Each entry should be duplicated verbatim; its pictures should not be.
════════════════
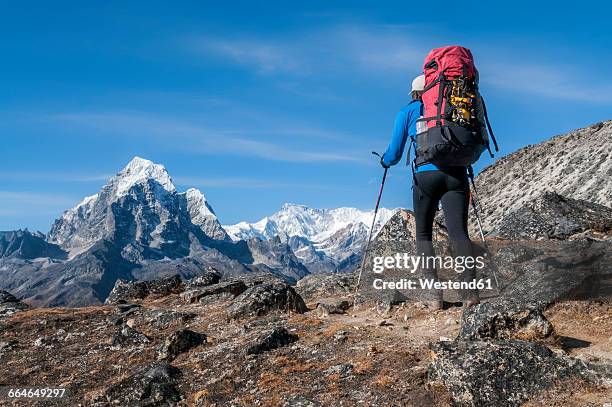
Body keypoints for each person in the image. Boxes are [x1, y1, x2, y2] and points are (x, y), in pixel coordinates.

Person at [380, 74, 479, 310]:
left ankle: (433, 295)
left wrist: (384, 161)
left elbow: (394, 154)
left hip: (425, 175)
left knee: (423, 233)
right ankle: (470, 294)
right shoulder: (456, 104)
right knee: (459, 232)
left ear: (415, 92)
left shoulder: (408, 111)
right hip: (457, 174)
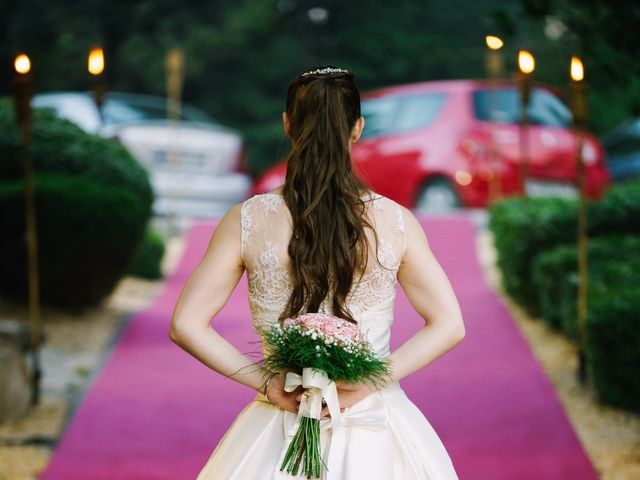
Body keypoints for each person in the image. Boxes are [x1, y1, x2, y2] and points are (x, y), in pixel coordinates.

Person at [169, 66, 465, 479]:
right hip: (375, 421)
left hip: (280, 419)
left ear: (288, 124)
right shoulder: (395, 221)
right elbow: (449, 324)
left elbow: (186, 324)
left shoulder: (247, 219)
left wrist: (266, 382)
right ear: (357, 128)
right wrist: (372, 382)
════════════════
Your response:
Body keypoints for each person in the image. Boxes are [x1, y1, x2, y2] and points are (x, y), in pixel coordinates.

Person at [380, 74, 479, 310]:
left ankle: (433, 295)
left wrist: (384, 161)
left elbow: (394, 154)
left hip: (425, 175)
left knee: (423, 233)
right ankle: (470, 294)
right shoulder: (456, 104)
right knee: (459, 232)
left ear: (415, 92)
left shoulder: (408, 111)
right hip: (457, 174)
Body keypoints for each person in the image. Boxes are [x1, y1, x2, y2] and points are (x, y), in pixel coordinates.

Person at [169, 66, 465, 479]:
right hip: (375, 421)
left hip: (280, 419)
left ear: (288, 124)
right shoulder: (395, 221)
right elbow: (449, 324)
left elbow: (186, 324)
left shoulder: (247, 219)
left wrist: (266, 382)
right ear: (357, 128)
right wrist: (372, 382)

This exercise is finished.